**WORK REQUEST A**
In the post below about drafting a piece for Periplus, what does the writer say the piece practically is?
**WORK REQUEST B**
From the post below about drafting a piece for Periplus, list the things the writer wonders how explicit to be about.
**WORK REQUEST C**
Carry on the post below about drafting a piece for Periplus, starting after its final sentence.

**DOCUMENT EXCERPT**
[Start of Attachment]
Update 1.0 on what might have a shot at making it to Periplus someday

Update 1.0 on what might have a shot at making it to Periplus someday

So I did try to write the roughest initial drafts of this piece. Regardless of whether or not these chapters will eventually morph into a well-structured creation, or if they would even finish being written at all in the first place, I see it as an appropriate moment for some early reflection.

A difficult part was to sort through all faces, names or the lack thereof, and happenstances. Do I decide on being completely honest, or do I prioritize “variety” – assuming this is the way to be a bit more reader-centric rather than exclusively putting my own agenda in the spotlight? Since it is practically a (semi-)autobiography, how do I balance the rawness and authenticity of it all with how much I want to protect certain parties? How would the real individuals feel about and react to the bluntness of it all, and should it matter? Even though they were all obviously PG-rated, but still, how explicit do I need to be about the emotions, messages, factual details, and such? Does the promised freedom outweigh the risk, i.e., will it interfere with my current relationships with some people?
[End of Attachment]
**RECORDED DATA**
[Start of Attachment]
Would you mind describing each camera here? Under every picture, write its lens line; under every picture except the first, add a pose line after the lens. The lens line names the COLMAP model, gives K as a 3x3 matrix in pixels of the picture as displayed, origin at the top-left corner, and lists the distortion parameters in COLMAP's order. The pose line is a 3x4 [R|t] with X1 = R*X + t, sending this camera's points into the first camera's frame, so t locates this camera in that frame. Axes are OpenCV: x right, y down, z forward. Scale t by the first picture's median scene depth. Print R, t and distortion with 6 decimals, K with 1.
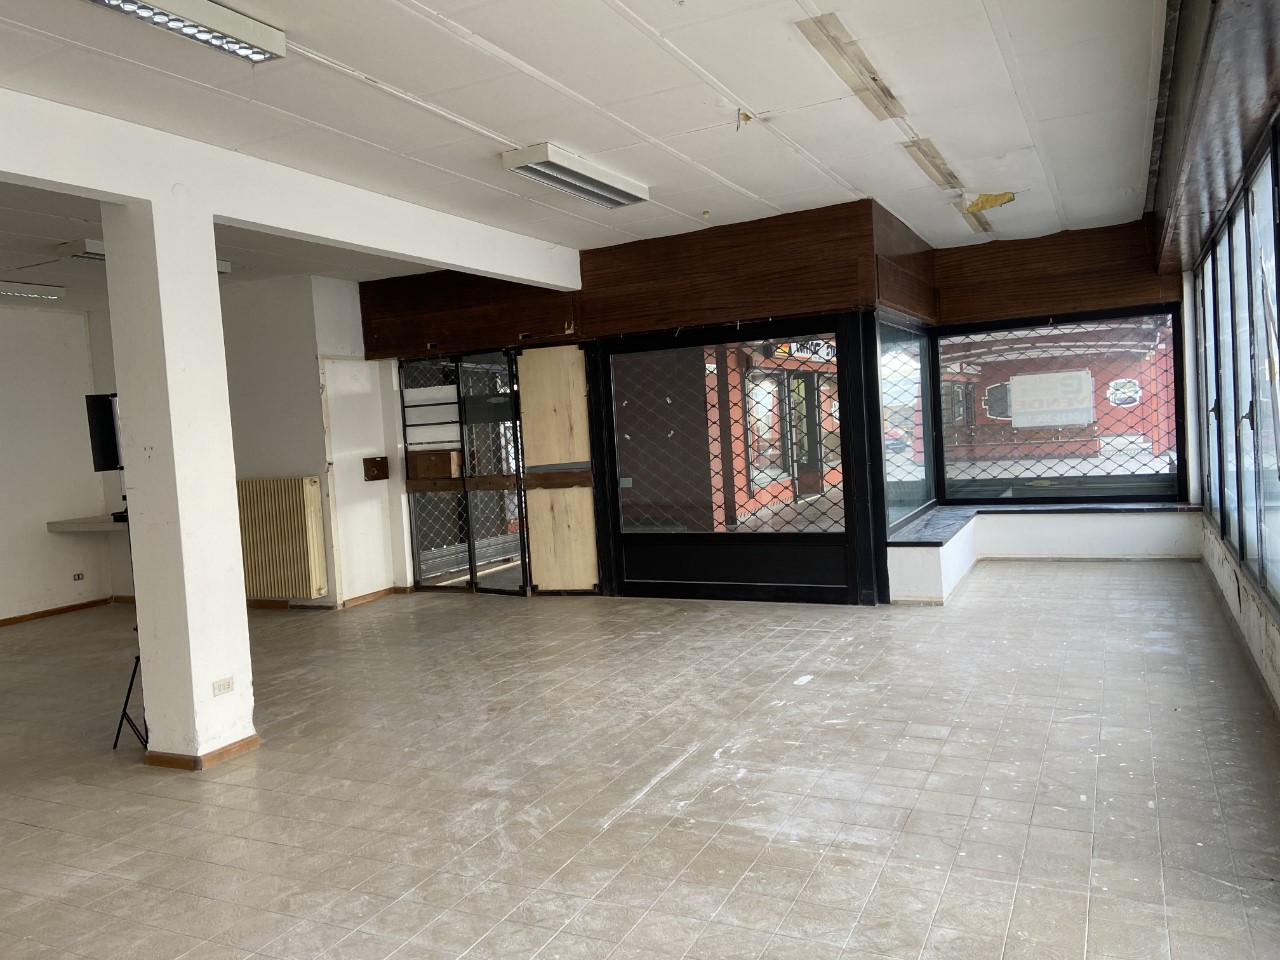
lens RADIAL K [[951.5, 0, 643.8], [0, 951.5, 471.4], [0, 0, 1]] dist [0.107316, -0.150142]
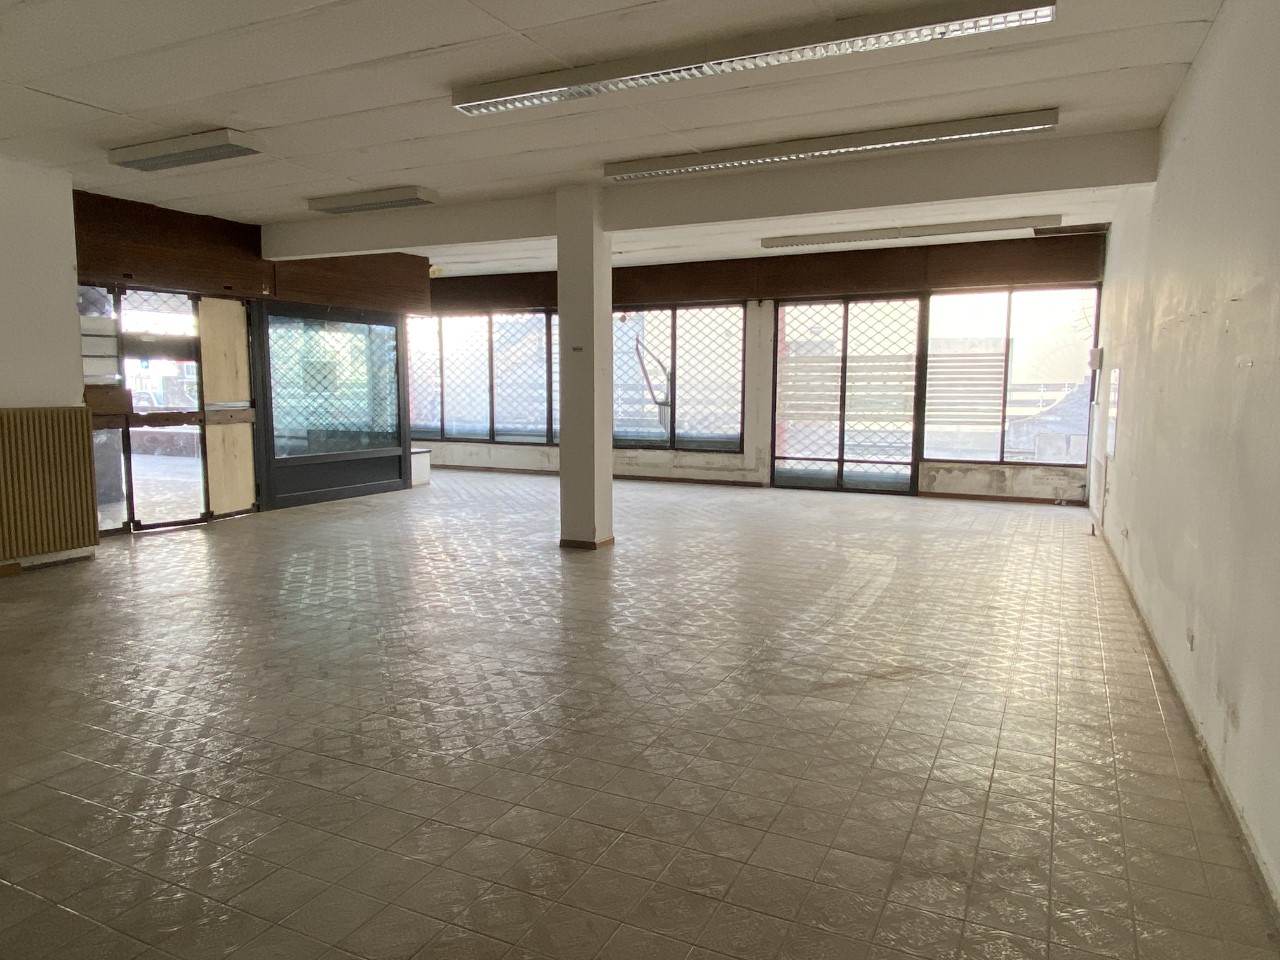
[End of Attachment]
[Start of Attachment]
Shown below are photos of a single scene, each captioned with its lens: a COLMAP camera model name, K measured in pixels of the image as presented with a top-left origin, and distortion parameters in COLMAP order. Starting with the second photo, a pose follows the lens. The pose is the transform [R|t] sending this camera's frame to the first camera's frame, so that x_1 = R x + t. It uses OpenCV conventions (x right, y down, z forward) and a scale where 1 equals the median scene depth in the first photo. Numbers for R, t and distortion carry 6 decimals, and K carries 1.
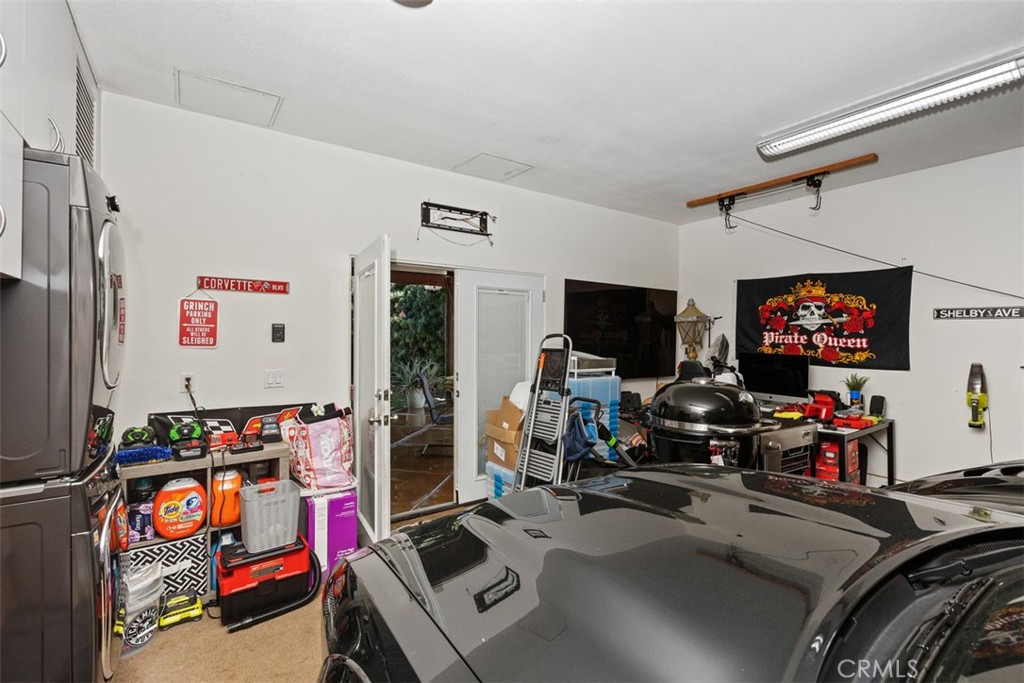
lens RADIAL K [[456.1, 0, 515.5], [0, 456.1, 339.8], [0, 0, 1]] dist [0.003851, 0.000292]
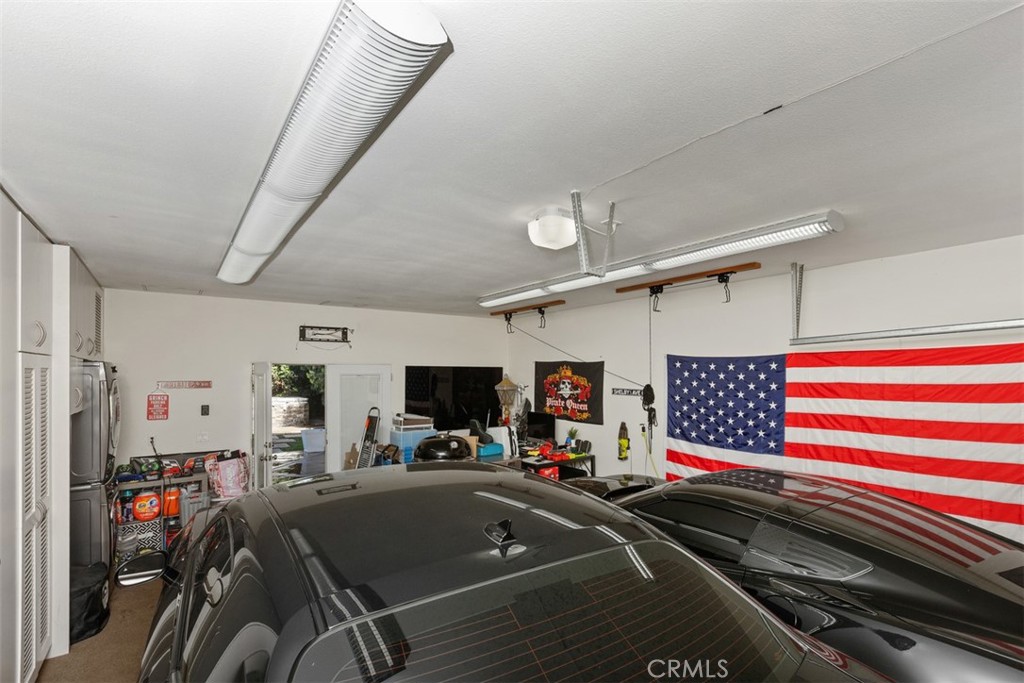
[End of Attachment]
[Start of Attachment]
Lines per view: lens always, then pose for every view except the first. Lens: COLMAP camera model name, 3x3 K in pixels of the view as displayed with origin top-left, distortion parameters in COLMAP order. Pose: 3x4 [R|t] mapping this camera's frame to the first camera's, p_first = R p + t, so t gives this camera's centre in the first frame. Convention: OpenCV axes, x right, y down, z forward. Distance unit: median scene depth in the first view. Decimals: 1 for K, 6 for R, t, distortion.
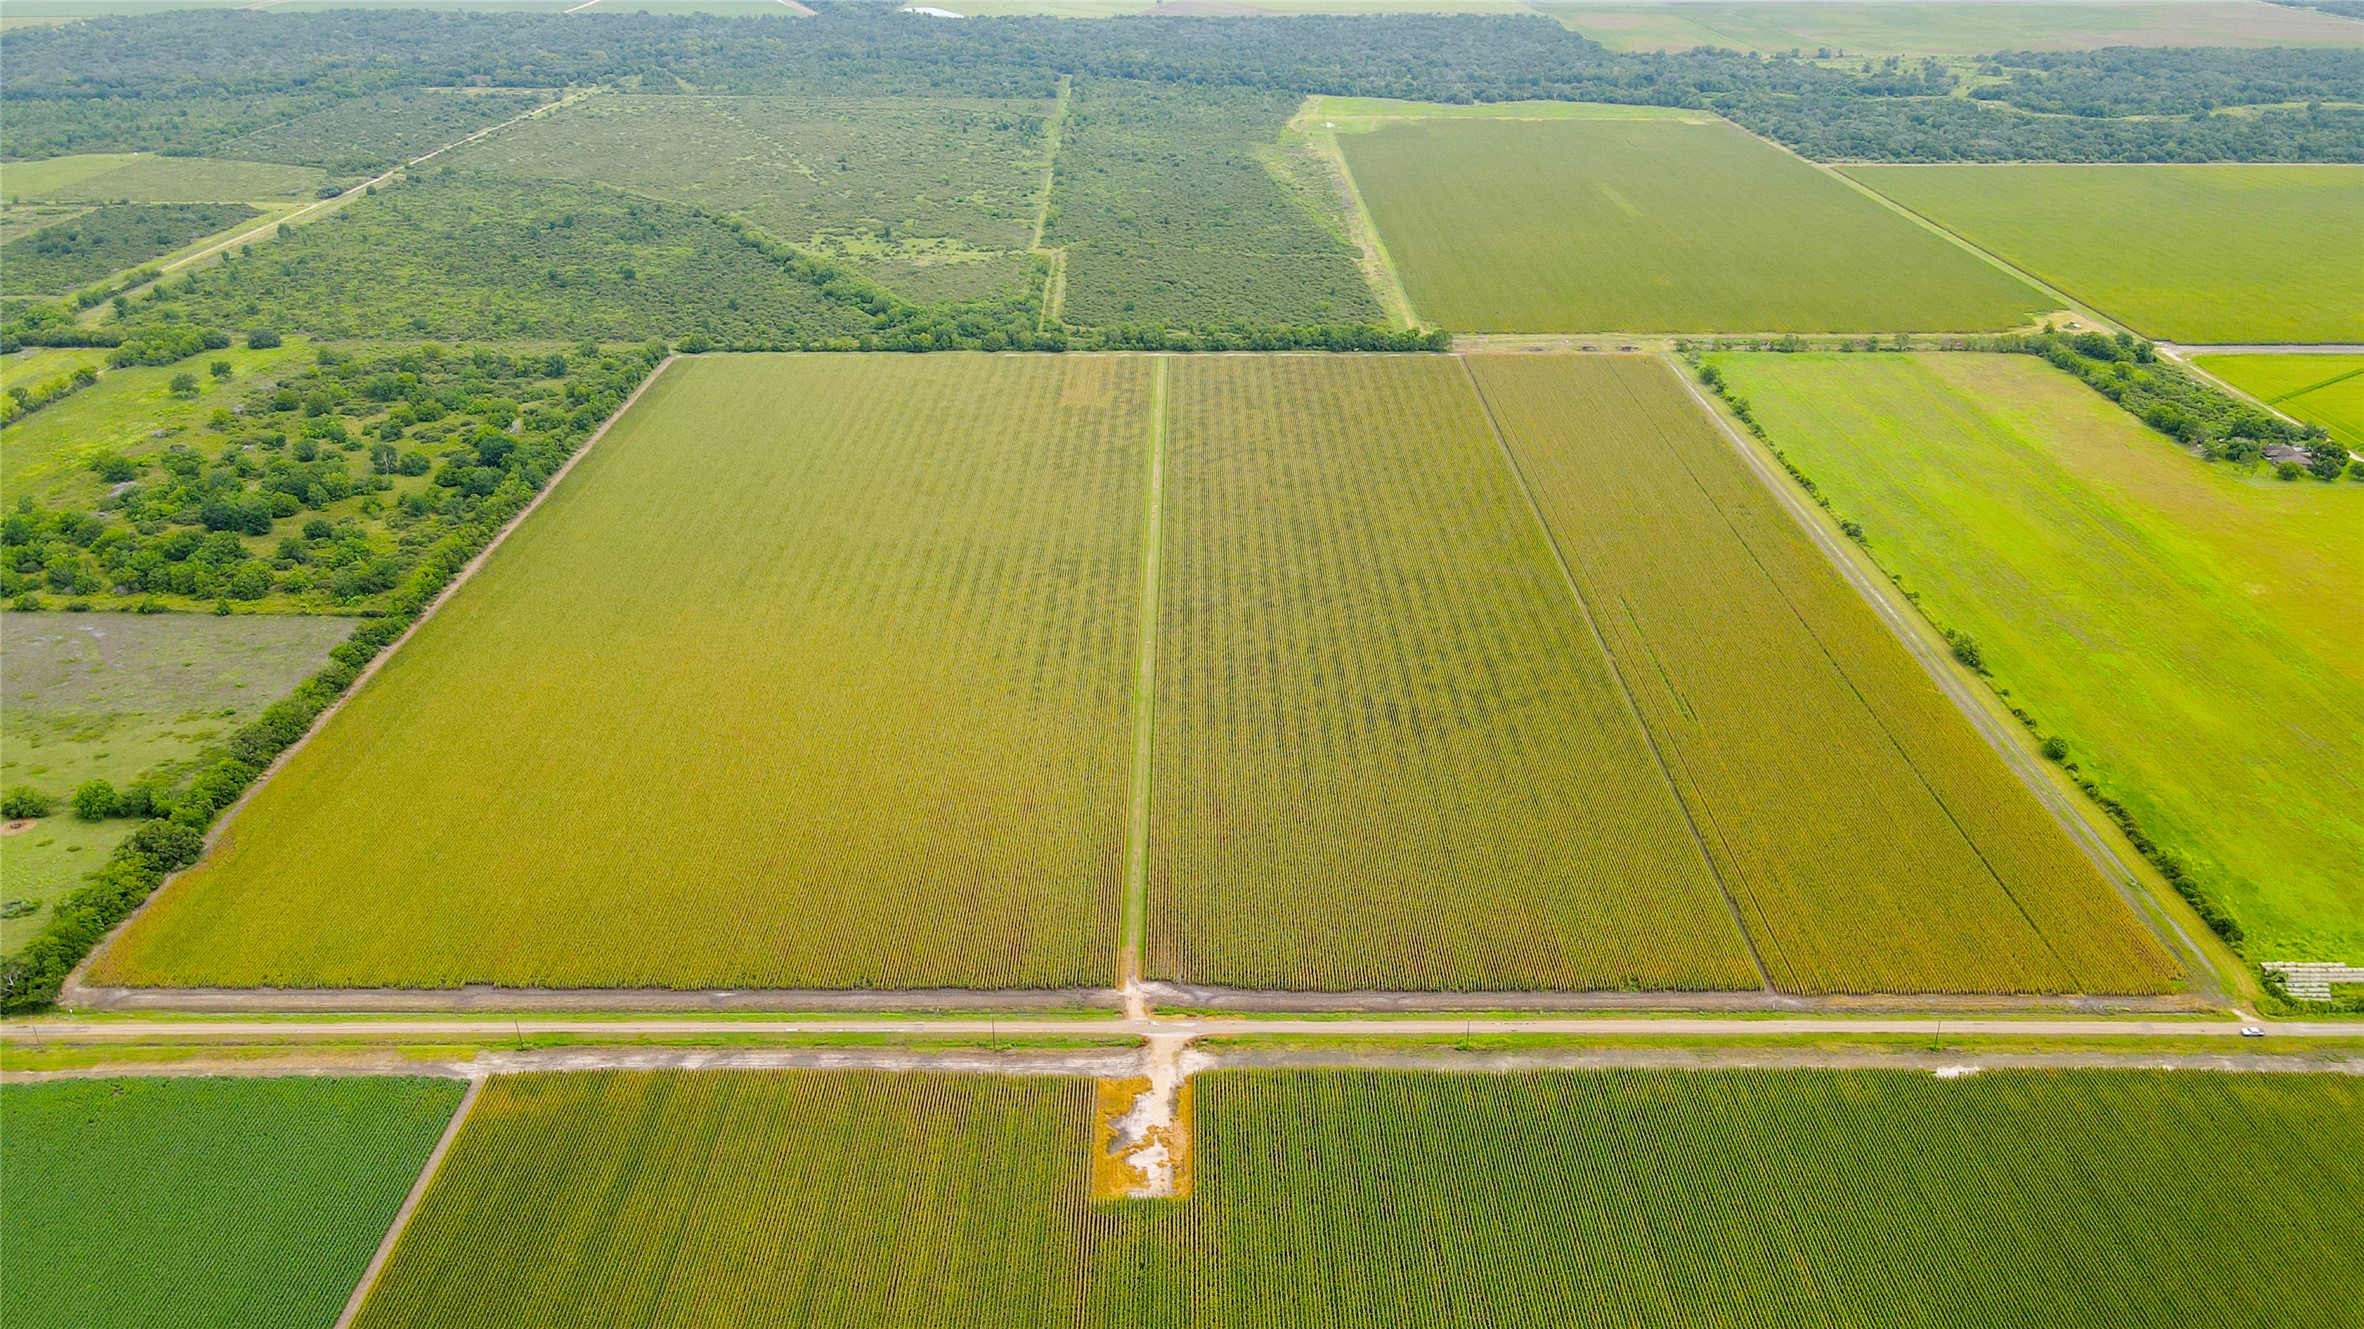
[End of Attachment]
**EXPECTED OUTPUT A**
A (semi-)autobiography.

**EXPECTED OUTPUT B**
Emotions, messages, factual details

**EXPECTED OUTPUT C**
But also, I looked back at all my solo travels and was made in awe with how many individuals I had met, connected with, or rekindled dormant friendships with – that inspired the making of this work. The experience spans years, though not yet a decade, and countless places that are dispersed around the globe. To think how far I have come since my first solo journey in 2017. Of all organic encounters, at least two were nameless. Some had a name but no trails to make use of it nonetheless. Some were buried deep in unanswered texts – mostly from my end. These interactions were flawed, broken, maybe insignificant now – but they were once real and most importantly, I lived them.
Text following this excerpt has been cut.